**Aim of the task:**
Your reply must be the number of lines in the entries that hold the word "connections", and nothing else.

**Input:**
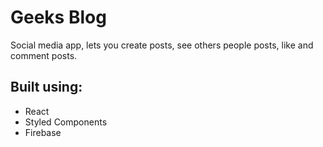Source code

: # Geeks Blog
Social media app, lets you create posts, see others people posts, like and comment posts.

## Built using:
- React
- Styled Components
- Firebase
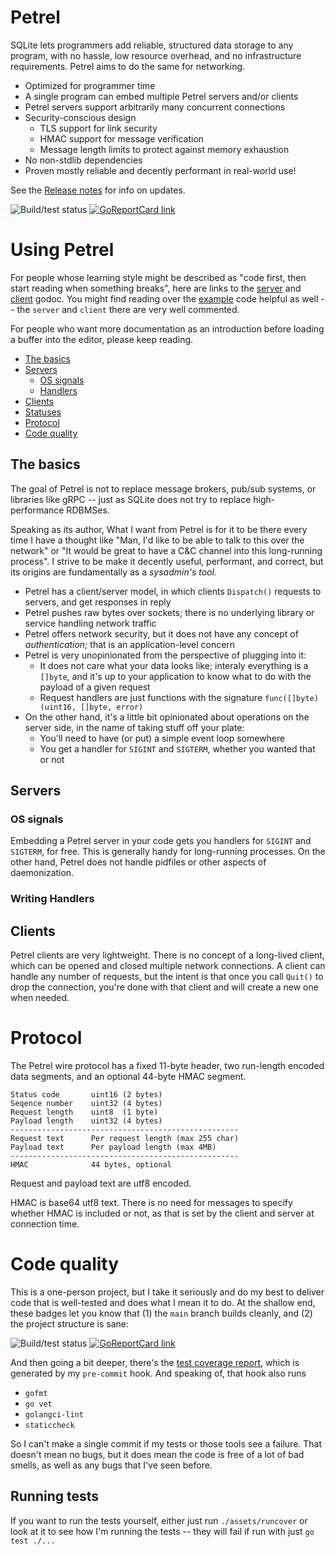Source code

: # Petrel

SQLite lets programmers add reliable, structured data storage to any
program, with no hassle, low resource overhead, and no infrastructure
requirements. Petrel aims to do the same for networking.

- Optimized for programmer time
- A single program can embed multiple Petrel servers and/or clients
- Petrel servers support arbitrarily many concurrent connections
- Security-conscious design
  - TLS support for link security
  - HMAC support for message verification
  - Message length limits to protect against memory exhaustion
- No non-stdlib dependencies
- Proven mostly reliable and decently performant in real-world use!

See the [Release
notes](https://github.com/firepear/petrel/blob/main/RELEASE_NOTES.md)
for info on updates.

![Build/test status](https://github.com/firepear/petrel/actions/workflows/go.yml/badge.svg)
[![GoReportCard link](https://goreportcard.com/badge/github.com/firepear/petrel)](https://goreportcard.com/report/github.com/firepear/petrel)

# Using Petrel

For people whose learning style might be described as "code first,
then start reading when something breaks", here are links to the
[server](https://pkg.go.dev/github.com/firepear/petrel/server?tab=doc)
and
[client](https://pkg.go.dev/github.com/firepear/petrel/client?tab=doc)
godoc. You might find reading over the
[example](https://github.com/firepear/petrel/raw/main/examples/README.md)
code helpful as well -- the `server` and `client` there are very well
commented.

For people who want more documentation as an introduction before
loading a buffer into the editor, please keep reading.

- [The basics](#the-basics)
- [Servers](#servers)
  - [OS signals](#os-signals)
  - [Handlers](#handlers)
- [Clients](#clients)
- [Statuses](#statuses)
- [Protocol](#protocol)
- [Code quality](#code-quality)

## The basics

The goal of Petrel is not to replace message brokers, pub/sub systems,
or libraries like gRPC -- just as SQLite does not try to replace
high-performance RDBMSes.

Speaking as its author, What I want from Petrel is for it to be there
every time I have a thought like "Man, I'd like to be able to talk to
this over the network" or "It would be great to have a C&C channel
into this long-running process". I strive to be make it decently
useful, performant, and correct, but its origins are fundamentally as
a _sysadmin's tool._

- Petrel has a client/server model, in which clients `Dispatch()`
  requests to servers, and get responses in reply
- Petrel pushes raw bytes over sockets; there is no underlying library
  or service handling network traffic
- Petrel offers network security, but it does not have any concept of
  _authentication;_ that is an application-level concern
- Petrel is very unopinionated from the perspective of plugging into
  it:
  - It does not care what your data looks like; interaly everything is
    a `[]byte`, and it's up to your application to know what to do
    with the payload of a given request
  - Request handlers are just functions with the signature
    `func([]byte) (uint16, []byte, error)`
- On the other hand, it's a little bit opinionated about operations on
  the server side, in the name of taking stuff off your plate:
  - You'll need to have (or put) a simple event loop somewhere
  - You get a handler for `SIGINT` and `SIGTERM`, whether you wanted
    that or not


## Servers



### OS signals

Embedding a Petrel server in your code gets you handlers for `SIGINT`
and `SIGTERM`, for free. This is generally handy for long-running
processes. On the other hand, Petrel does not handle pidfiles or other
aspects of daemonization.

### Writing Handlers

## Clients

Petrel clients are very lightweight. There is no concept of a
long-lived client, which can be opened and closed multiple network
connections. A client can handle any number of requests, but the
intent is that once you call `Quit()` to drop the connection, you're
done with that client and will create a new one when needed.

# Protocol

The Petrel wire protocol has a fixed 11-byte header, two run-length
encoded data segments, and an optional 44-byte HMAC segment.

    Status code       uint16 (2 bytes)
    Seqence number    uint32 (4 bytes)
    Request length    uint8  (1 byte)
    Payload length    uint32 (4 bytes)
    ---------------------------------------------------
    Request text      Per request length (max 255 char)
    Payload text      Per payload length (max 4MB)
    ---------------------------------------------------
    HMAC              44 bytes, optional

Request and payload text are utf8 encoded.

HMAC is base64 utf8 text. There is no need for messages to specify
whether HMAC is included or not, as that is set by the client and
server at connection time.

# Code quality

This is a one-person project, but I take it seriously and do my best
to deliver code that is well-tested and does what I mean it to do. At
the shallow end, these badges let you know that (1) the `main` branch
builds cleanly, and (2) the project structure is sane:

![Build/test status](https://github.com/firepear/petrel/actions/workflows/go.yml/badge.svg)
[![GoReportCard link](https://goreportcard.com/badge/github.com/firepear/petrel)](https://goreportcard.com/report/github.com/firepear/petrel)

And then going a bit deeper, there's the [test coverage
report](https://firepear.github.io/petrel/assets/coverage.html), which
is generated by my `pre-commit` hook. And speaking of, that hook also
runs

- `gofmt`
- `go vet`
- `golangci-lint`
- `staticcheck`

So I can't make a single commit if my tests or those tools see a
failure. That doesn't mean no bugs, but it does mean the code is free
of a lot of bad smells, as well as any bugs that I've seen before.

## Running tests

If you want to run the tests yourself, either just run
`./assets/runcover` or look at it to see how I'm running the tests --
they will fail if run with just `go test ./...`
==
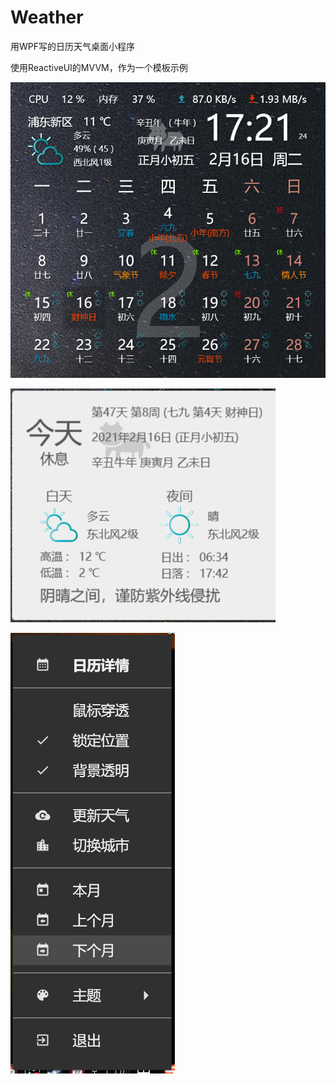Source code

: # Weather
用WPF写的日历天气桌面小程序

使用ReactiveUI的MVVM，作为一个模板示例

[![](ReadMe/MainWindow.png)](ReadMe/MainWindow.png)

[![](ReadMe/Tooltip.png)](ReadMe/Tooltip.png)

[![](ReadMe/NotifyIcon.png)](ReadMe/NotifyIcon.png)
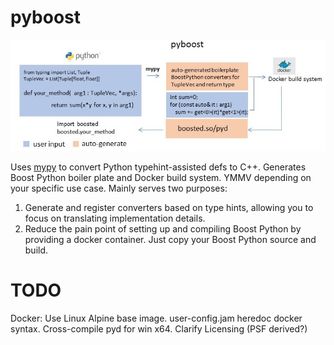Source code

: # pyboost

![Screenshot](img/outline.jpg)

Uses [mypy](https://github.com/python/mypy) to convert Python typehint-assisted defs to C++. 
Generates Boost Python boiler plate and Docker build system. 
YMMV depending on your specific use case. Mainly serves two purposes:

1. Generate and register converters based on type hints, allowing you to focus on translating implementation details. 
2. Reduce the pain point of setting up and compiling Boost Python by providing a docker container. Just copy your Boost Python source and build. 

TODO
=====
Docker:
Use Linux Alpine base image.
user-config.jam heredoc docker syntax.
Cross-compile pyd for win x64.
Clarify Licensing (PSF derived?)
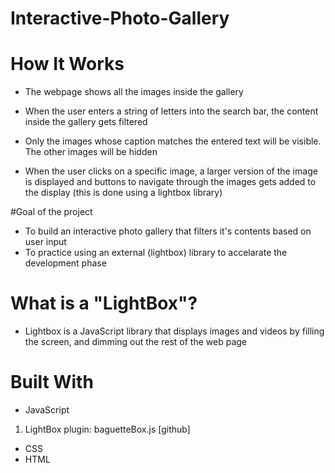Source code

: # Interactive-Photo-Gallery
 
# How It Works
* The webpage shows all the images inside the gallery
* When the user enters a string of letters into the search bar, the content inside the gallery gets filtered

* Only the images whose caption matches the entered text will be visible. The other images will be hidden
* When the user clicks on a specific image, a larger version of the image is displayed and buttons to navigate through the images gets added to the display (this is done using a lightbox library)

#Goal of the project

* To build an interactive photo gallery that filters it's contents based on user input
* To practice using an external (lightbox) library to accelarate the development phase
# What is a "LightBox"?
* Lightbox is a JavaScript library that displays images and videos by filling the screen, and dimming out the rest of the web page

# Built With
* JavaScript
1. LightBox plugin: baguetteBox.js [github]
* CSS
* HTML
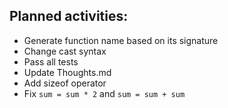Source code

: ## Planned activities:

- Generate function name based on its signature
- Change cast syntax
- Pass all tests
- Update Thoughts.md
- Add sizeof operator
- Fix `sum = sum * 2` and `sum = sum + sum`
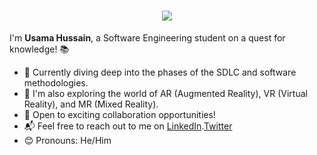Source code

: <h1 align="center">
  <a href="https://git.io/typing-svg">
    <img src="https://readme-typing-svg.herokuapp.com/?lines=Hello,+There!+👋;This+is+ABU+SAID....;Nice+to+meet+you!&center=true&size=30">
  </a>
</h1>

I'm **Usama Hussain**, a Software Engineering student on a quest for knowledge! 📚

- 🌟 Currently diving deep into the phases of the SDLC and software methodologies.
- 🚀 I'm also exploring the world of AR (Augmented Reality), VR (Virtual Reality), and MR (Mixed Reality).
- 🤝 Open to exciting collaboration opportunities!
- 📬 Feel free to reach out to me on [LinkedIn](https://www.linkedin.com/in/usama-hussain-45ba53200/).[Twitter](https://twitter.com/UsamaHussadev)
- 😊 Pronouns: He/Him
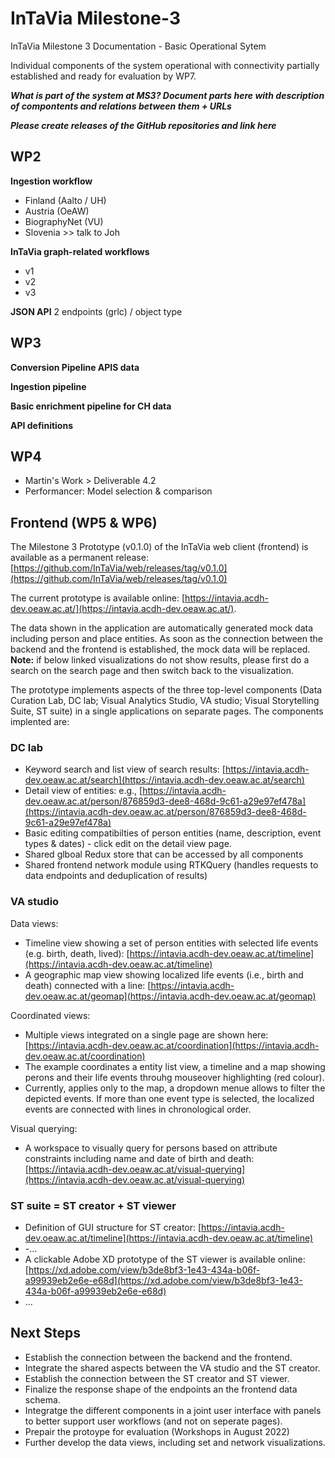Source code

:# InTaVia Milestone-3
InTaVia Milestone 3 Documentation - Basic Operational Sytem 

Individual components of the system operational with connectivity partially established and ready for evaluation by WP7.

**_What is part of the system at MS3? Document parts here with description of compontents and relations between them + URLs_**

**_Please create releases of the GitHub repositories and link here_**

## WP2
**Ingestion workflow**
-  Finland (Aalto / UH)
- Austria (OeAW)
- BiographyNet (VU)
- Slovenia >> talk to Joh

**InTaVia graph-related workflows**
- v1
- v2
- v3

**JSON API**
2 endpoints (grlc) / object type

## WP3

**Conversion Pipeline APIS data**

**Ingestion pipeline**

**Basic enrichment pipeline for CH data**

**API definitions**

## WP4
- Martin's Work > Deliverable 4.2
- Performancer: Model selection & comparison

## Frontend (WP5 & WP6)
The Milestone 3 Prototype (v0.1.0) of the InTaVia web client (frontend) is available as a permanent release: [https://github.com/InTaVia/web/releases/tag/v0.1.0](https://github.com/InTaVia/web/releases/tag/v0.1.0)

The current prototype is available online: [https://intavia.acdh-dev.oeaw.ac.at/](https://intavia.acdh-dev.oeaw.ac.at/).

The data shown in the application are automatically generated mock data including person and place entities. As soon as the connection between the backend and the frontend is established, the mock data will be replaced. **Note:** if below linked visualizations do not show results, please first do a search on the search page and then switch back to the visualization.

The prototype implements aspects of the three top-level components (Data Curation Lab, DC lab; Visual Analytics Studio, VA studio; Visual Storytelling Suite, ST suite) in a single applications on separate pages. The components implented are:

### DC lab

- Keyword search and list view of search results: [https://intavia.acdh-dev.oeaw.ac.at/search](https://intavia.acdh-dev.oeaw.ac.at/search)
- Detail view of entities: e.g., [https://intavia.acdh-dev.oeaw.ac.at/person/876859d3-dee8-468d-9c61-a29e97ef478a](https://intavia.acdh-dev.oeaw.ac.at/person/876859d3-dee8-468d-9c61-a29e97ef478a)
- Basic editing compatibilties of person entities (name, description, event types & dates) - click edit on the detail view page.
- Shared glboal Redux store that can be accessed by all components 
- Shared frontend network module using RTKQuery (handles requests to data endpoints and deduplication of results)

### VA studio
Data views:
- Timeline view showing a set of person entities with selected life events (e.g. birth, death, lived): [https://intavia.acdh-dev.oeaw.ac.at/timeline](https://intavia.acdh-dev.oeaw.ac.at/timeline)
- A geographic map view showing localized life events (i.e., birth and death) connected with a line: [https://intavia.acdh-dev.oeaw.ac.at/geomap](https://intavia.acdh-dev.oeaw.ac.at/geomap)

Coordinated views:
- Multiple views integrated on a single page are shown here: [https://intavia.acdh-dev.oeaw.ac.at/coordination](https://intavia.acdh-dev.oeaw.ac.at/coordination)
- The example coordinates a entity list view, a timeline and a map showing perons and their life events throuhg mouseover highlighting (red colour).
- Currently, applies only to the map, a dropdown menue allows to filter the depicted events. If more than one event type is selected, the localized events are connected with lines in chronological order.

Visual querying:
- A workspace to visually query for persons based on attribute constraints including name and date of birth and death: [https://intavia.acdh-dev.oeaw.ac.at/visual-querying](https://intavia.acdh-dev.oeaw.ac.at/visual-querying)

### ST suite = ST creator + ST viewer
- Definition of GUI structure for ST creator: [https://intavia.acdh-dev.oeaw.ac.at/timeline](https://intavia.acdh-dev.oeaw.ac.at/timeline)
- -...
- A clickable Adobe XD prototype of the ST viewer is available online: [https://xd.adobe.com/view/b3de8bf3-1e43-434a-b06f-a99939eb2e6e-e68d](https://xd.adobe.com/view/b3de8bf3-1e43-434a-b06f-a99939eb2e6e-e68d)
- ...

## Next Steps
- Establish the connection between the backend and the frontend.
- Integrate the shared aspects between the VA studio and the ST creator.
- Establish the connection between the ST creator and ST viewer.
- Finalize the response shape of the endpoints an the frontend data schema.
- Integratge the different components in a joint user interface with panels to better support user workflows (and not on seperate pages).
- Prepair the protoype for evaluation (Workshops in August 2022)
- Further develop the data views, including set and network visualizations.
* * *
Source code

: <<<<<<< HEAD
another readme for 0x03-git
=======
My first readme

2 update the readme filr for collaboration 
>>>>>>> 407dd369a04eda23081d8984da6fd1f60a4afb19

**Answer box:**
2